Your instructions: Pull out every line below containing the word "about".

((

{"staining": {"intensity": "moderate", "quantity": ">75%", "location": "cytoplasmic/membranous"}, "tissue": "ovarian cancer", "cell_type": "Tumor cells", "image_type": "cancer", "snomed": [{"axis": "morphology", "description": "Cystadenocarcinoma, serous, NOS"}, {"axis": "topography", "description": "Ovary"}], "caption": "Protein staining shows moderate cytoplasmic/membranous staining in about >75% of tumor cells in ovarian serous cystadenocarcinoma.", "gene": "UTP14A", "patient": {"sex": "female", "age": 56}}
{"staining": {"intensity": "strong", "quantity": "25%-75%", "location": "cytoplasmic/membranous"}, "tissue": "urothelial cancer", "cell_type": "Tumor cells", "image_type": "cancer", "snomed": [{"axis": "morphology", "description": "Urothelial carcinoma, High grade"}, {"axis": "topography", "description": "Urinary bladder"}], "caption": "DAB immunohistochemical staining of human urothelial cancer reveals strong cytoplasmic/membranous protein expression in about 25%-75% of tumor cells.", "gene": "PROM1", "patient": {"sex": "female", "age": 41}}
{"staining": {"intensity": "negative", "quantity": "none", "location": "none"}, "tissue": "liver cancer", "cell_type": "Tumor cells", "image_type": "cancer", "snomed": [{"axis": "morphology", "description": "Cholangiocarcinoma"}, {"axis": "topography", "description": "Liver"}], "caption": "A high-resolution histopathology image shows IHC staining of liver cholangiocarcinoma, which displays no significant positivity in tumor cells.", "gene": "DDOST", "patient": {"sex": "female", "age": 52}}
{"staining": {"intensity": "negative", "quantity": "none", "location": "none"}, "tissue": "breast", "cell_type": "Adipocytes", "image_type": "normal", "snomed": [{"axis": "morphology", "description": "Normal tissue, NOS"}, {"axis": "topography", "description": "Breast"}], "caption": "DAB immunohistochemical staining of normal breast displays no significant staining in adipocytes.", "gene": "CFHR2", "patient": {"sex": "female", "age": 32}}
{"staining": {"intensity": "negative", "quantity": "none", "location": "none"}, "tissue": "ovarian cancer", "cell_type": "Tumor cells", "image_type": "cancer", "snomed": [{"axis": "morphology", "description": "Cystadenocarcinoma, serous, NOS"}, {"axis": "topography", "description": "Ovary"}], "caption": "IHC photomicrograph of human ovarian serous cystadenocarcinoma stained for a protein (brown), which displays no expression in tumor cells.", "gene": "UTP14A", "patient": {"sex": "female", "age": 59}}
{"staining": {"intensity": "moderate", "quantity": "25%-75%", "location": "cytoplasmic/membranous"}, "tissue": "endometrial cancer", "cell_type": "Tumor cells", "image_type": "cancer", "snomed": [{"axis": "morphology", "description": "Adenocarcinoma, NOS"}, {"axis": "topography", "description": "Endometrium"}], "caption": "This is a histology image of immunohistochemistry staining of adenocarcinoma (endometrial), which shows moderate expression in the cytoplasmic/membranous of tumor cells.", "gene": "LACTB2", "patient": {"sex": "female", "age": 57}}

))

Answer to the problem:
{"staining": {"intensity": "moderate", "quantity": ">75%", "location": "cytoplasmic/membranous"}, "tissue": "ovarian cancer", "cell_type": "Tumor cells", "image_type": "cancer", "snomed": [{"axis": "morphology", "description": "Cystadenocarcinoma, serous, NOS"}, {"axis": "topography", "description": "Ovary"}], "caption": "Protein staining shows moderate cytoplasmic/membranous staining in about >75% of tumor cells in ovarian serous cystadenocarcinoma.", "gene": "UTP14A", "patient": {"sex": "female", "age": 56}}
{"staining": {"intensity": "strong", "quantity": "25%-75%", "location": "cytoplasmic/membranous"}, "tissue": "urothelial cancer", "cell_type": "Tumor cells", "image_type": "cancer", "snomed": [{"axis": "morphology", "description": "Urothelial carcinoma, High grade"}, {"axis": "topography", "description": "Urinary bladder"}], "caption": "DAB immunohistochemical staining of human urothelial cancer reveals strong cytoplasmic/membranous protein expression in about 25%-75% of tumor cells.", "gene": "PROM1", "patient": {"sex": "female", "age": 41}}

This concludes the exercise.